* EXCERPTED PASSAGE *
>>>>>
On 31 Jul 2007 09:53:16 -0400, Ian Zimmerman <itz@madbat.mine.nu> wrote:
> Let me describe my situation: I have a flat (single directory) archive
> of personal debs.  I see absolutely no point in maintaining "code names"
> and "suites" and what not.  So I put the debs into /var/local/debian
> (which apache aliases to /debian/) on my.server.com, and in the clients'
> sources.list I put
>
> deb http://my.server.com/debian/ ./
>
> I generate the Packages.gz file by
>
> cd /var/local/debian && apt-ftparchive packages ./ | gzip - > Packages.gz

After looking at your repository, I have determined that this is where
the problem occurs. You need to also generate a Packages file
(uncompressed). You still need the Packages.gz file though, as apt
only wants to download that one. So, changing the command to:

cd /var/local/debian && \
    apt-ftparchive packages ./ > Packages && \
    gzip -c Packages > Packages.gz

should work to create both files. (It's worth noting that you could
probably create an apt-ftparchive config file, and then creating both
Packages files and the Release file would only involve one invocation
of "apt-ftparchive generate".)

> and the Release file by
>
> cd /var/local/debian && apt-ftparchive release ./ > /tmp/Release && mv /tmp/Release .
<<<<<
* EXERCISE BRIEF *
Carry the mailing-list reply about the personal Debian repository forward from its last line. The entries that come next have no connection to the mailing-list reply about the Debian repository.

Scene images with camera geometry data:
>>>>>
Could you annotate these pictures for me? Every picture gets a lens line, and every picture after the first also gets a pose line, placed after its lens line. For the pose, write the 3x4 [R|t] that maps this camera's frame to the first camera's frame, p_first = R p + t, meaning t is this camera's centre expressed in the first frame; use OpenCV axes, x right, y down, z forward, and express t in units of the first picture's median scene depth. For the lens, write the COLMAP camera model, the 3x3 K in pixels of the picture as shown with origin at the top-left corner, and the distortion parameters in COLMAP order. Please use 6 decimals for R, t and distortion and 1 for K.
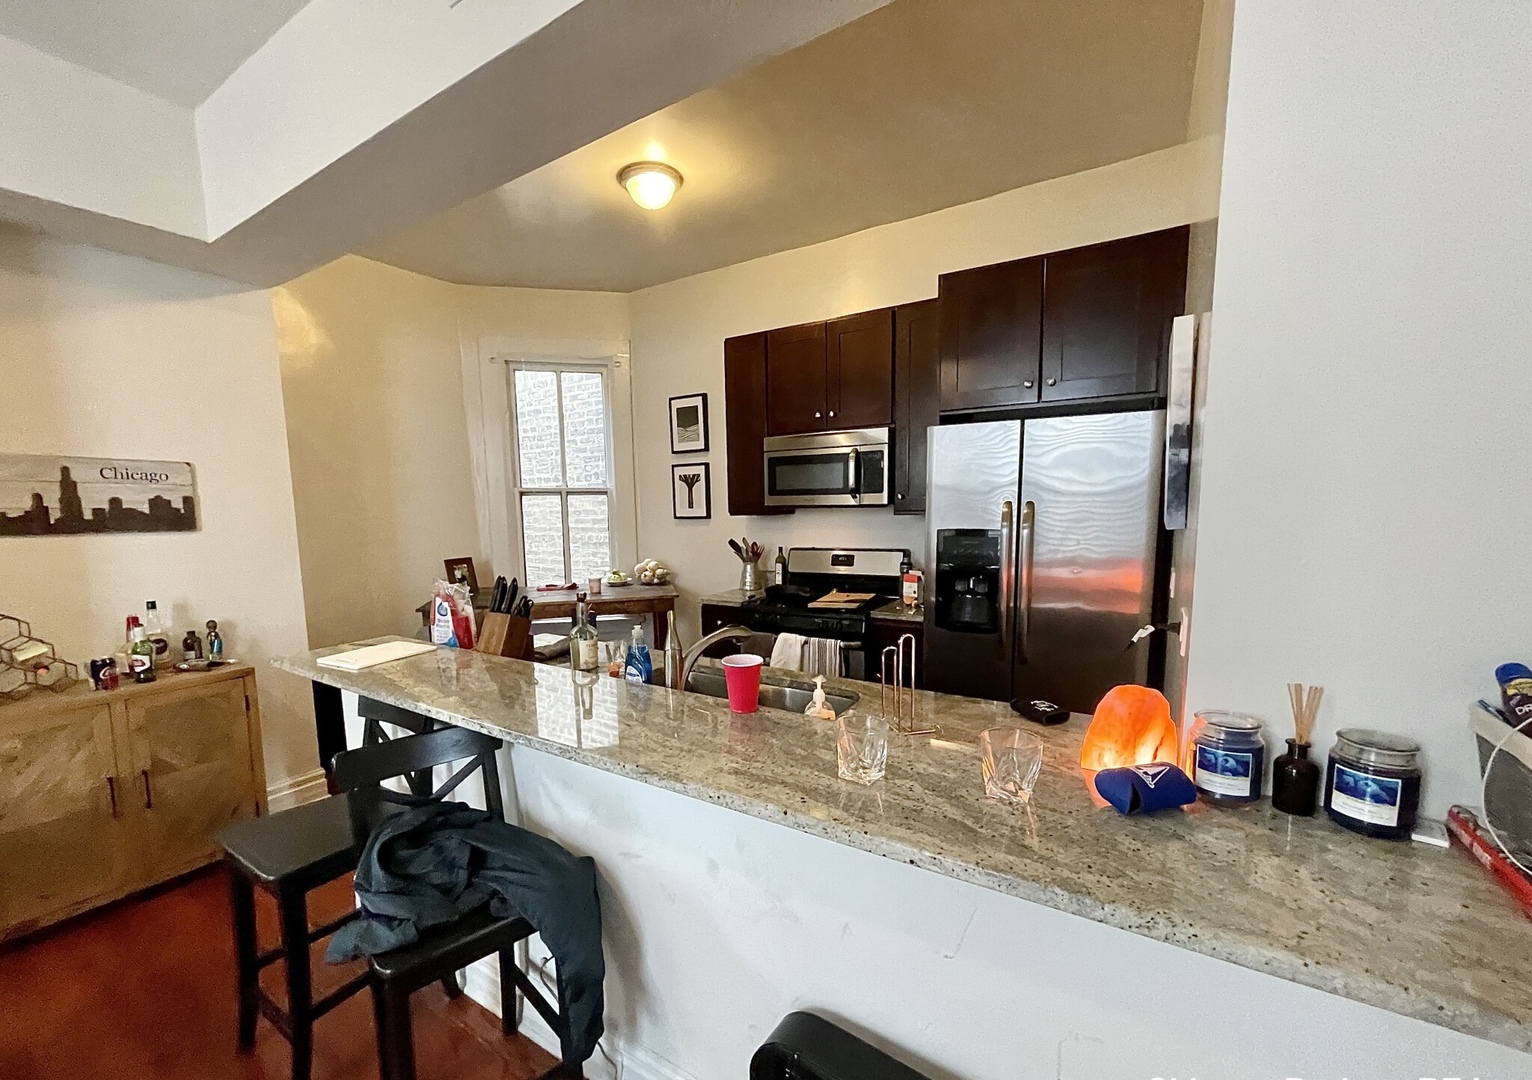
lens RADIAL K [[620.1, 0, 758.6], [0, 620.1, 581.4], [0, 0, 1]] dist [-0.000809, -0.000537]
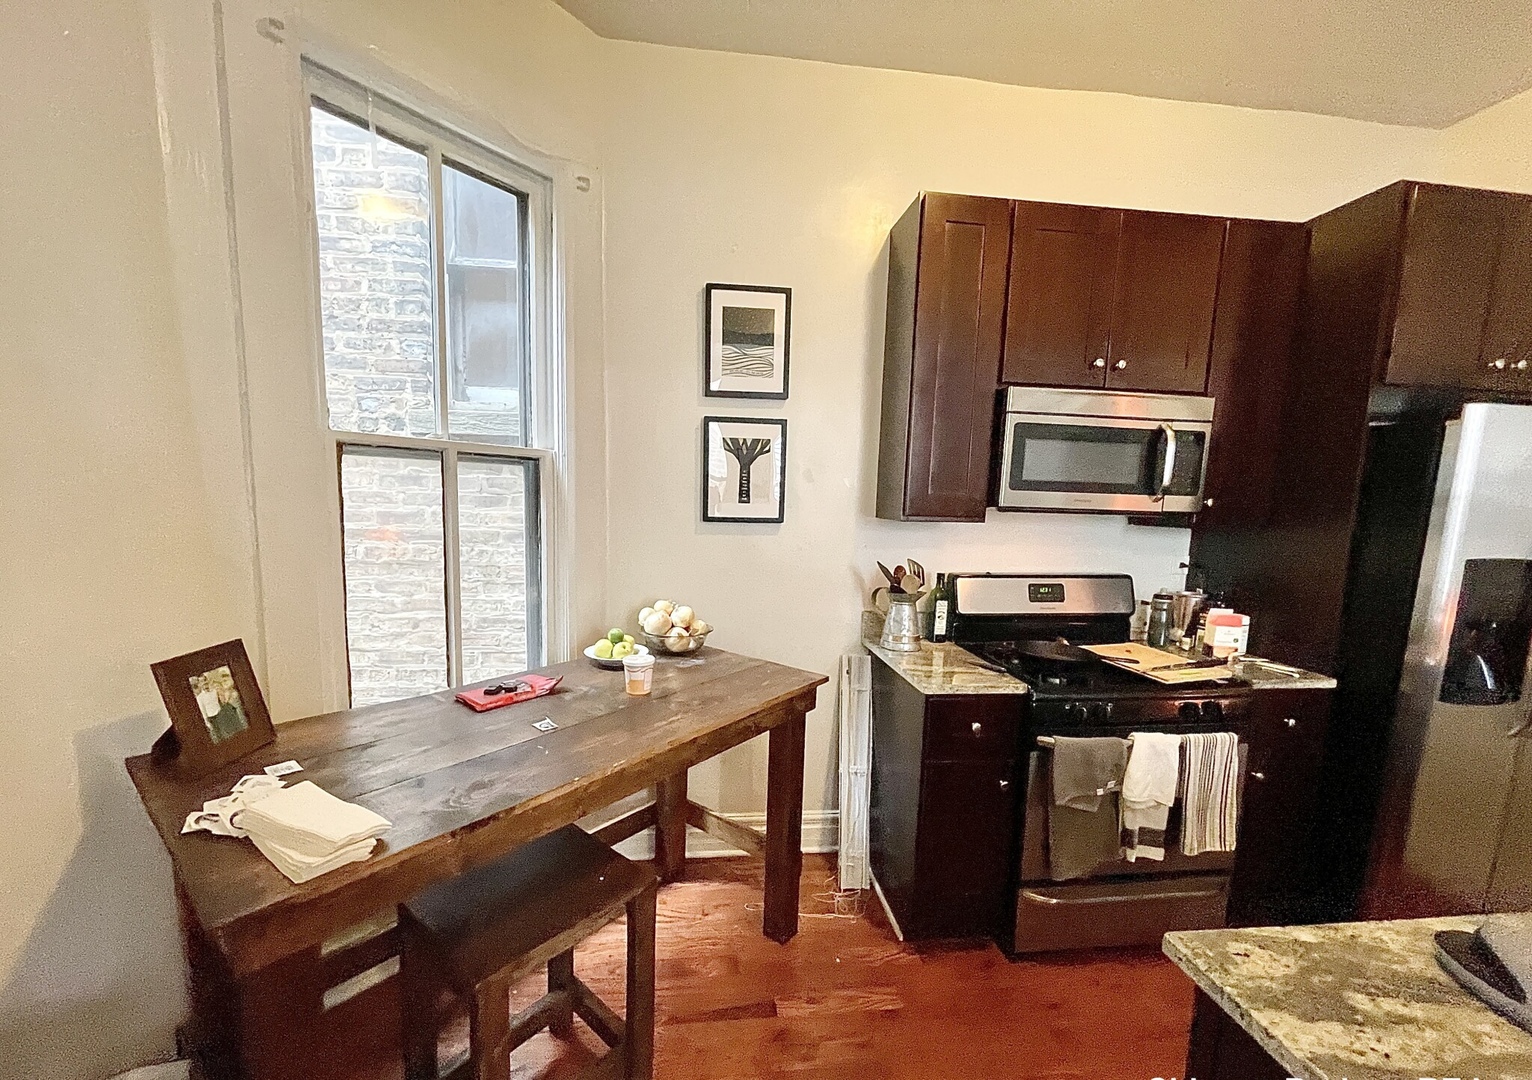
lens RADIAL K [[620.1, 0, 758.6], [0, 620.1, 581.4], [0, 0, 1]] dist [-0.000809, -0.000537]
pose [[0.780359, -0.048163, 0.623474, -0.530855], [0.038672, 0.998838, 0.028756, -0.078484], [-0.624134, 0.001671, 0.781315, 0.695593]]
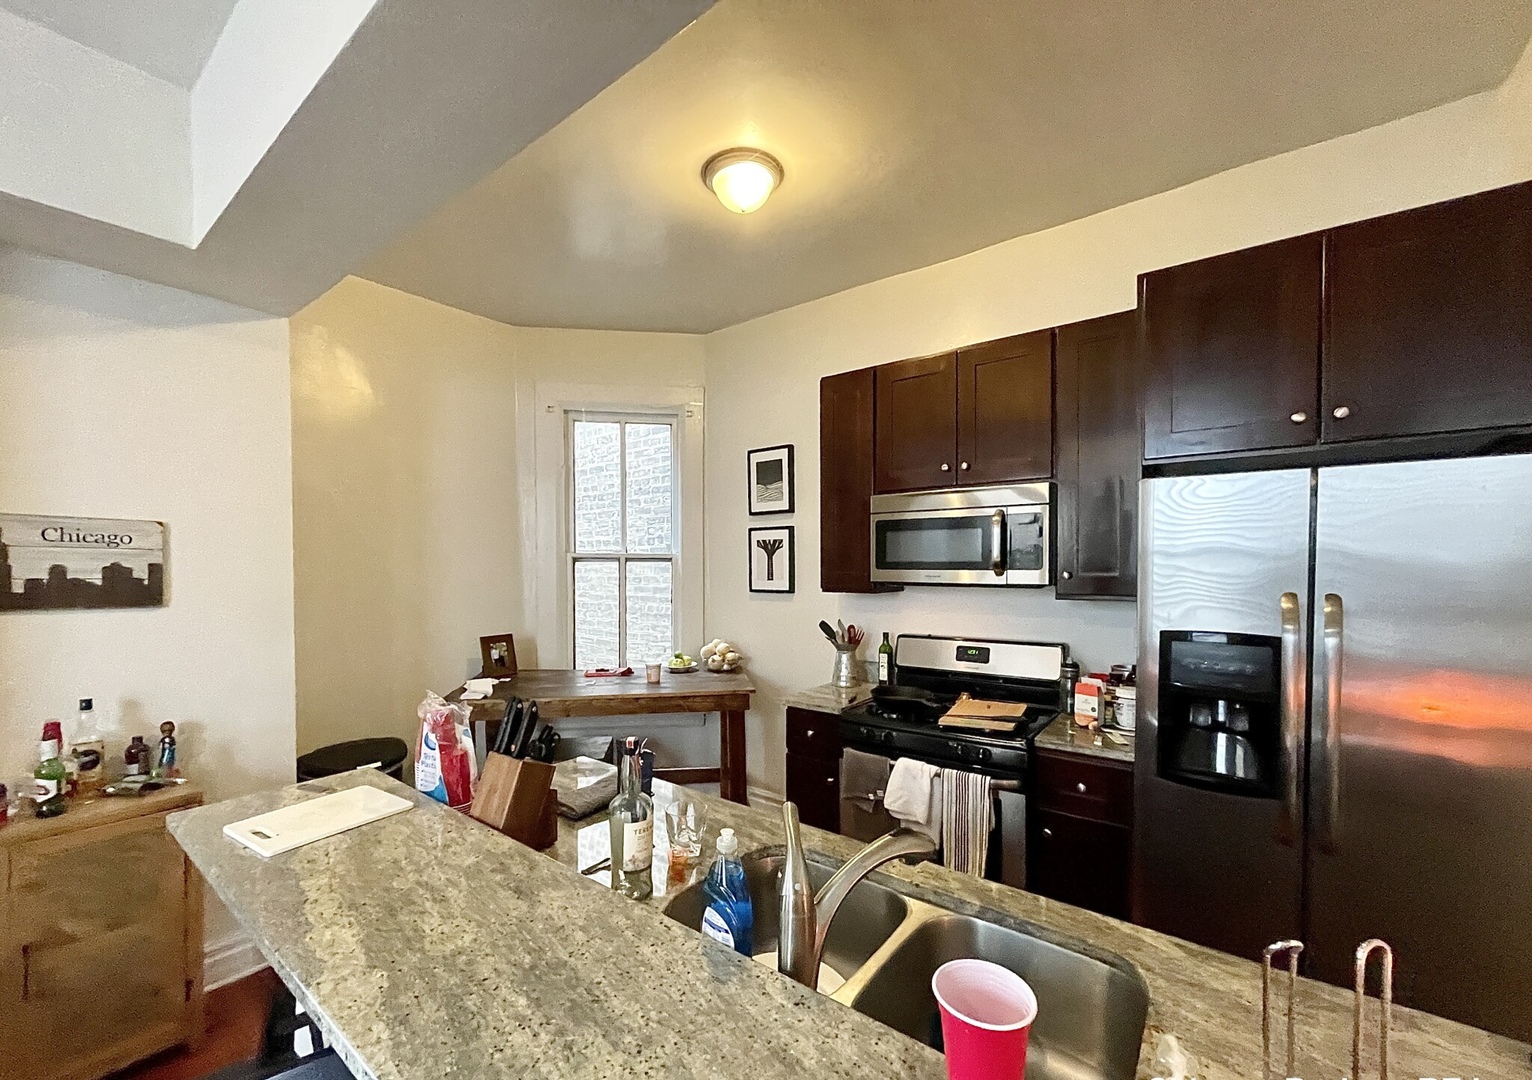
lens RADIAL K [[620.1, 0, 758.6], [0, 620.1, 581.4], [0, 0, 1]] dist [-0.000809, -0.000537]
pose [[0.995609, 0.016818, -0.092087, -0.058707], [-0.025737, 0.994997, -0.096533, -0.043339], [0.090002, 0.098479, 0.991061, 0.212787]]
<<<<<
* REPLY TO THE TASK *
>
> Followed by apt-get update on the clients of course.
>
> All this works flawlessly until I introduce signing.  As soon as I add a Release.gpg
> file (generated by cd /var/local/debian && gpg -abs -o Release.gpg Release)
> apt-get starts giving me the above error message.  Now the wording made me think
> that perhaps perhaps I should NOT compress the Packages file, so I tried to omit
> the gzip step above.  But then apt-get complains it cannot retrieve Packages file!

It also works fine if you don't have the key in the apt secure key
ring. I'm not sure why this is, but adding a successful key check
seems to create this problem. There's almost certainly a bug in apt
somewhere here, or maybe a couple, since I don't think apt should
require a Packages file when it has no intention of downloading it.